INFORMATION:
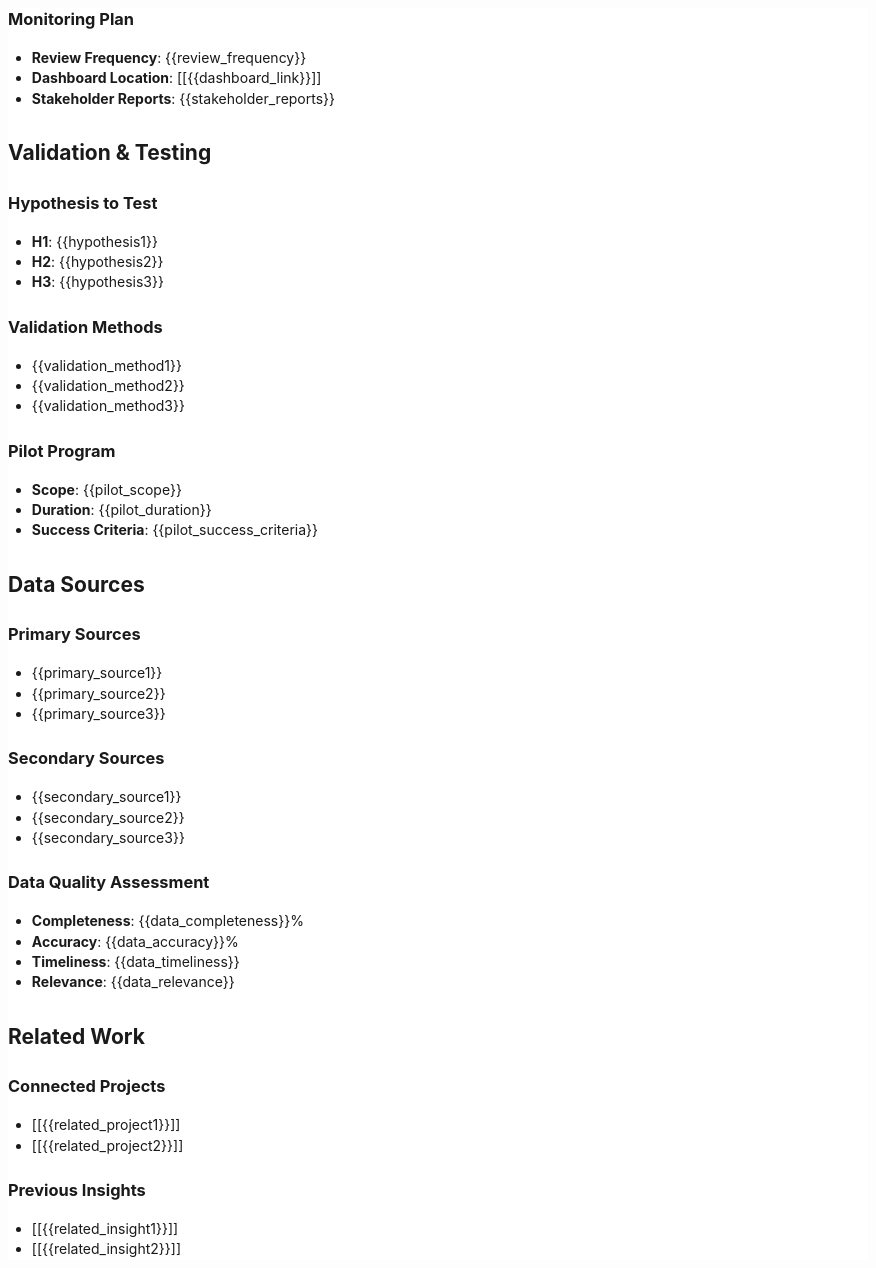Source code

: ### Monitoring Plan
- **Review Frequency**: {{review_frequency}}
- **Dashboard Location**: [[{{dashboard_link}}]]
- **Stakeholder Reports**: {{stakeholder_reports}}

## Validation & Testing
### Hypothesis to Test
- **H1**: {{hypothesis1}}
- **H2**: {{hypothesis2}}
- **H3**: {{hypothesis3}}

### Validation Methods
- {{validation_method1}}
- {{validation_method2}}
- {{validation_method3}}

### Pilot Program
- **Scope**: {{pilot_scope}}
- **Duration**: {{pilot_duration}}
- **Success Criteria**: {{pilot_success_criteria}}

## Data Sources
### Primary Sources
- {{primary_source1}}
- {{primary_source2}}
- {{primary_source3}}

### Secondary Sources
- {{secondary_source1}}
- {{secondary_source2}}
- {{secondary_source3}}

### Data Quality Assessment
- **Completeness**: {{data_completeness}}%
- **Accuracy**: {{data_accuracy}}%
- **Timeliness**: {{data_timeliness}}
- **Relevance**: {{data_relevance}}

## Related Work
### Connected Projects
- [[{{related_project1}}]]
- [[{{related_project2}}]]

### Previous Insights
- [[{{related_insight1}}]]
- [[{{related_insight2}}]]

WORK REQUEST: Restate each record from above word for word, excluding any picture it holds.

PROBLEM SOLUTION:
Source code

: ### Monitoring Plan
- **Review Frequency**: {{review_frequency}}
- **Dashboard Location**: [[{{dashboard_link}}]]
- **Stakeholder Reports**: {{stakeholder_reports}}

## Validation & Testing
### Hypothesis to Test
- **H1**: {{hypothesis1}}
- **H2**: {{hypothesis2}}
- **H3**: {{hypothesis3}}

### Validation Methods
- {{validation_method1}}
- {{validation_method2}}
- {{validation_method3}}

### Pilot Program
- **Scope**: {{pilot_scope}}
- **Duration**: {{pilot_duration}}
- **Success Criteria**: {{pilot_success_criteria}}

## Data Sources
### Primary Sources
- {{primary_source1}}
- {{primary_source2}}
- {{primary_source3}}

### Secondary Sources
- {{secondary_source1}}
- {{secondary_source2}}
- {{secondary_source3}}

### Data Quality Assessment
- **Completeness**: {{data_completeness}}%
- **Accuracy**: {{data_accuracy}}%
- **Timeliness**: {{data_timeliness}}
- **Relevance**: {{data_relevance}}

## Related Work
### Connected Projects
- [[{{related_project1}}]]
- [[{{related_project2}}]]

### Previous Insights
- [[{{related_insight1}}]]
- [[{{related_insight2}}]]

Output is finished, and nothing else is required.